The second thing was that a new generation of people came into the market with a different set of expectations, he says. “On the consumer, mass market side there were people — not just millennials — who were natively digital. In the workforce, those digital consumers brought their habits and expectations. Many companies that were leaders in their markets, and probably investing in the smart tech of the day back a decade ago, emerged from the recession and began to realise that they had to embrace the new generation — of people and tech — if they were to continue. Many of them did not initially grasp the relevance of the new technologies to their business.”
“Today there is a pervasive culture of fast-moving business, with engineering at the heart OK, but driven by the need to be customer-centric, innovative and agile,” Maguire says. “The hierarchies and governance models have changed almost completely. Organisations of all kinds are more collaborative, which in turn is based on the technology and more and more on the data. Data-driven decisions have become the norm, frequently automated within business rules. Combine that with the customer-centric business norm and it means that change and advances are now evolutionary rather than the big project, big step forward approach of a decade ago.
“Being customer-centric with rich data and analytics is also a route to innovation, because you can proof-check your ideas and reduce the risk in introducing new products or services. There is also, for many organisations, the need to marry newer IT with the systems and infrastructure it already has. But that in turn is served by the ability to be light and agile, to make changes in an iterative way that takes out much of the risk. Governance has also changed, from the hierarchical oversight committee structures to a decentralised partnership between the business and IT working together in teams.”
“One of the ways in which business is coping with this world of constant change,” Maguire says, “is decoupling the agile and customer-facing front end from the legacy infrastructure, effectively making the IT two-speed or in fact multi-speed.
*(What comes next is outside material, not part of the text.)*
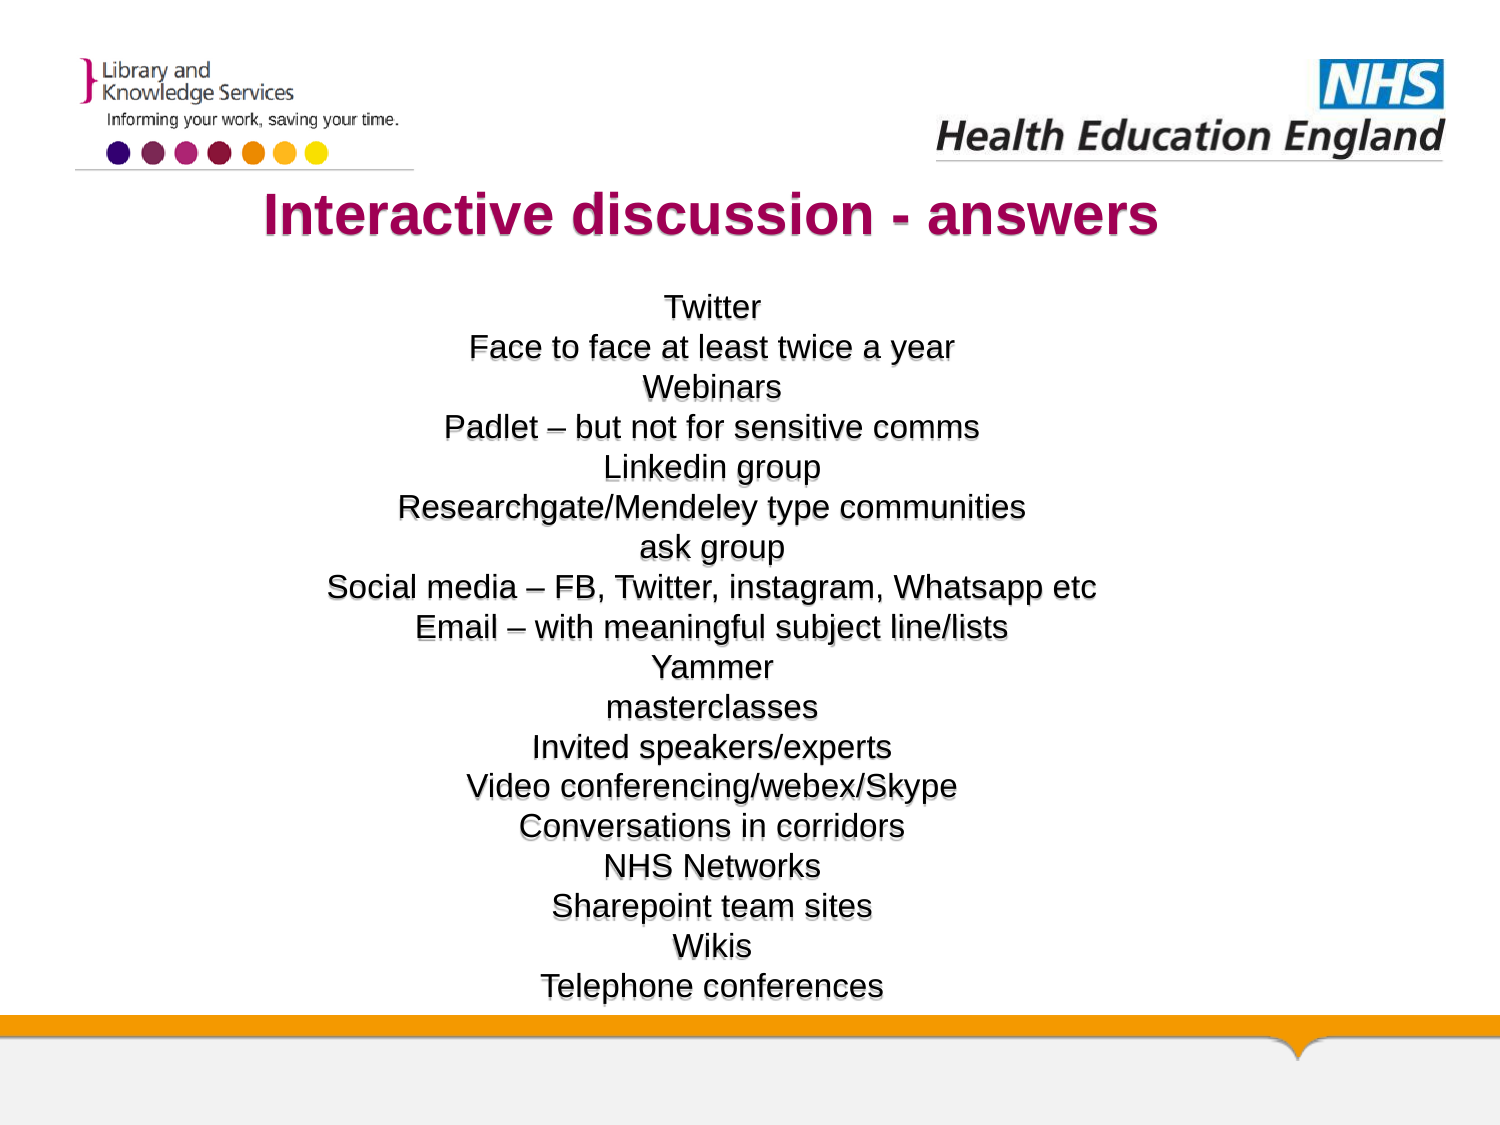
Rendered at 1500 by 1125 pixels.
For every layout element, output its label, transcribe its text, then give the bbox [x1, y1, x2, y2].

title Interactive discussion - answers Twitter Face to face at least twice a year Webinars Padlet – but not for sensitive comms Linkedin group Researchgate/Mendeley type communities ask group Social media – FB, Twitter, instagram, Whatsapp etc Email – with meaningful subject line/lists Yammer masterclasses Invited speakers/experts Video conferencing/webex/Skype Conversations in corridors NHS Networks Sharepoint team sites Wikis Telephone conferences [75, 168, 1419, 280]
picture [75, 54, 416, 169]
In banking and insurance, to take two premium examples about to be accelerated by Brexit, there is regulatory change on an almost daily basis and new standards that have to be adopted. The answer is modern systems which are much more modular yet work seamlessly together. In a sense, you are then connecting across the organisation or organisations as opposed to everything connecting ‘into’ the organisation. We are talking about ecosystems, of IT and of business, all aligning to the necessary standards.”
“What we are also now seeing, of course, is ever greater complexity,” he adds. “In turn that brings on greater concerns about key data, corporate or personal, and cybersecurity. That all ranges from financial institutions to wearable personal tech that might be monitoring aspects of health. So today we can connect almost anything, for functionality and data. That is how we are overcoming disruption and change. But we have to be correspondingly careful about how we do it.”
Disruption or innovation
In the past, and certainly in business, disruption was used in terms of failures or other events and circumstances that significantly interrupted the supply of goods or services. Recently we have used ‘disruptive’ to describe new market entrants and technology. But that is also innovation, certainly viewed from the point of view of the organisation responsible — and probably the customers. It is only disruptive from the point of view of the market incumbents.
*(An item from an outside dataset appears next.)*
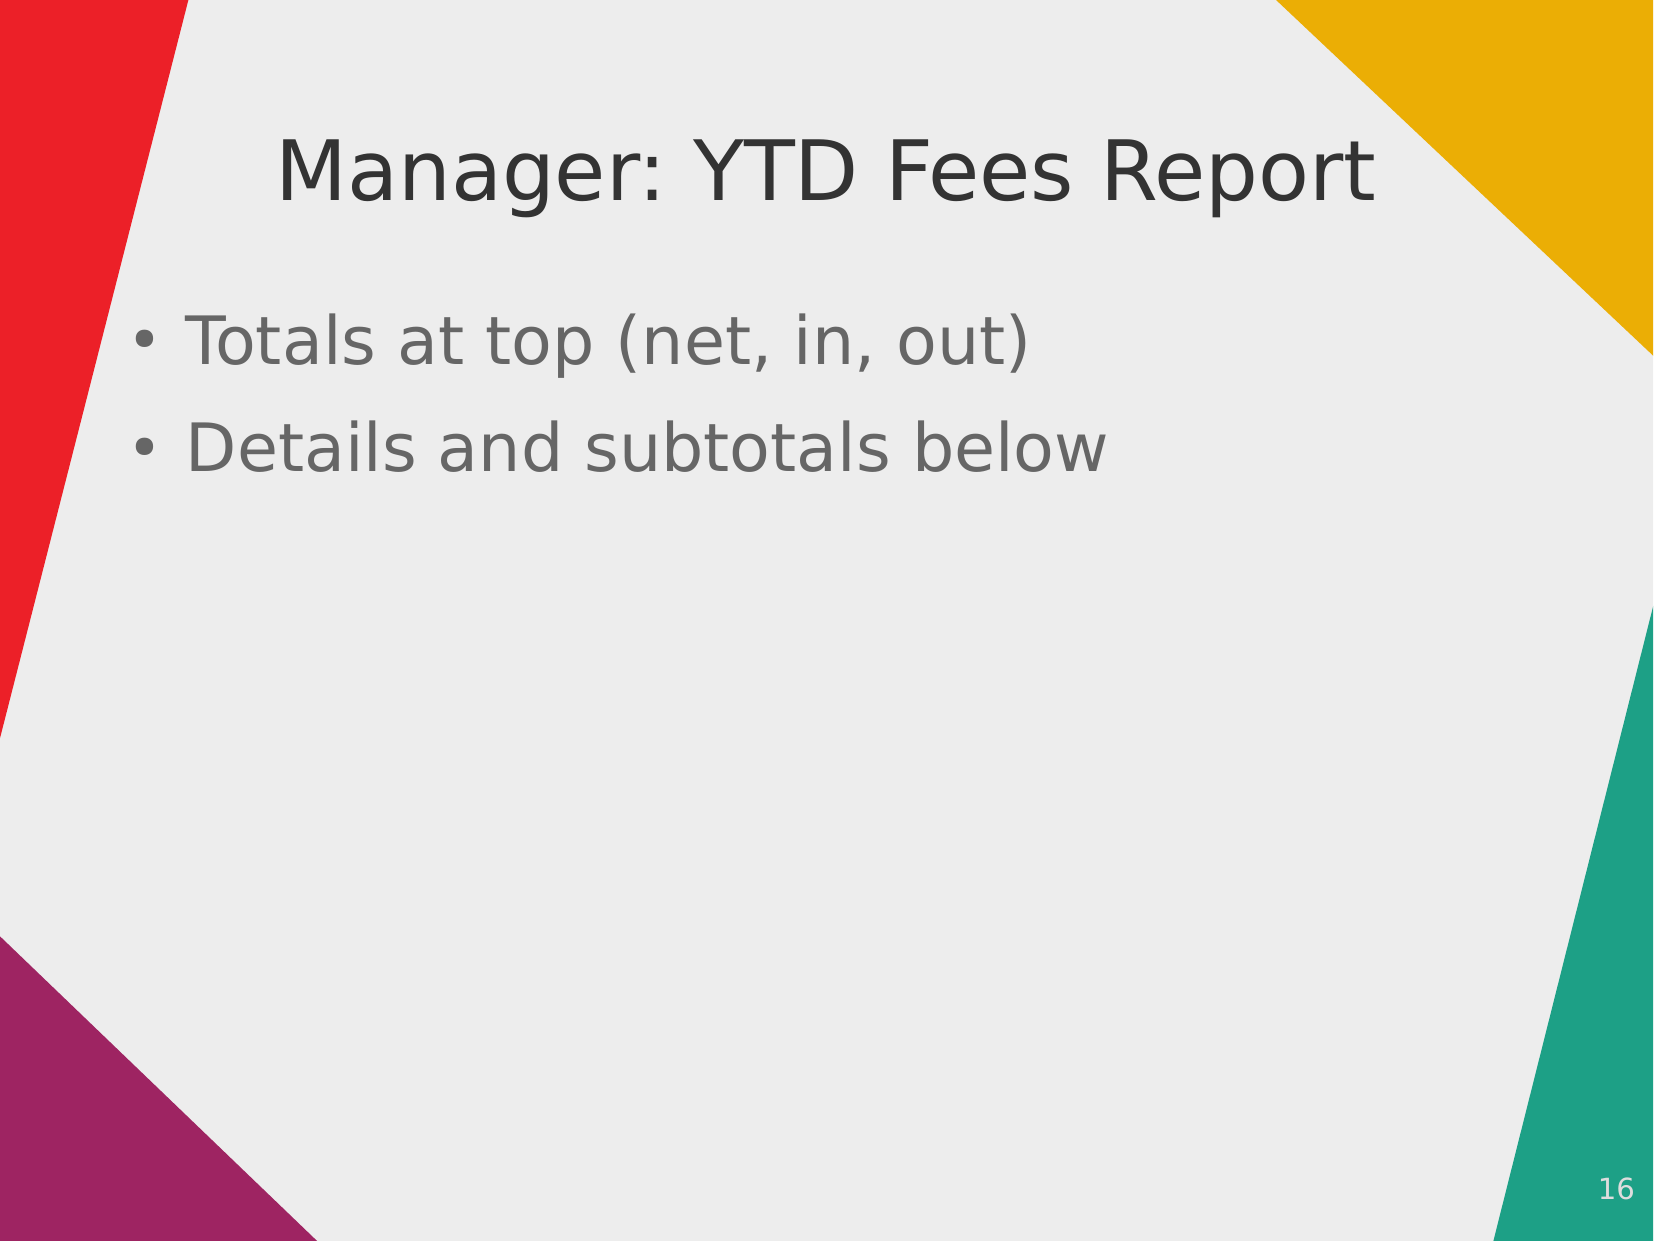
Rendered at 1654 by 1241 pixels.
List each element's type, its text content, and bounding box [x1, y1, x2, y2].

list Totals at top (net, in, out) Details and subtotals below [114, 302, 1539, 1033]
title Manager: YTD Fees Report [114, 73, 1539, 271]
That is broadly the view of Gary Thompson, information and cognitive architect in the Dublin-based IBM Innovation Exchange. “We work with academic and a wide range of industry partners on projects that aim to be disruptive, principally employing leading edge cognitive and cloud technologies. It’s simply disruptive innovation. Mostly, it’s a combination of technology and business model innovation. In the tech sector we have been taking for granted that disruption is positive for that reason. But there are still many sectors where disruption is still negative or regarded as such.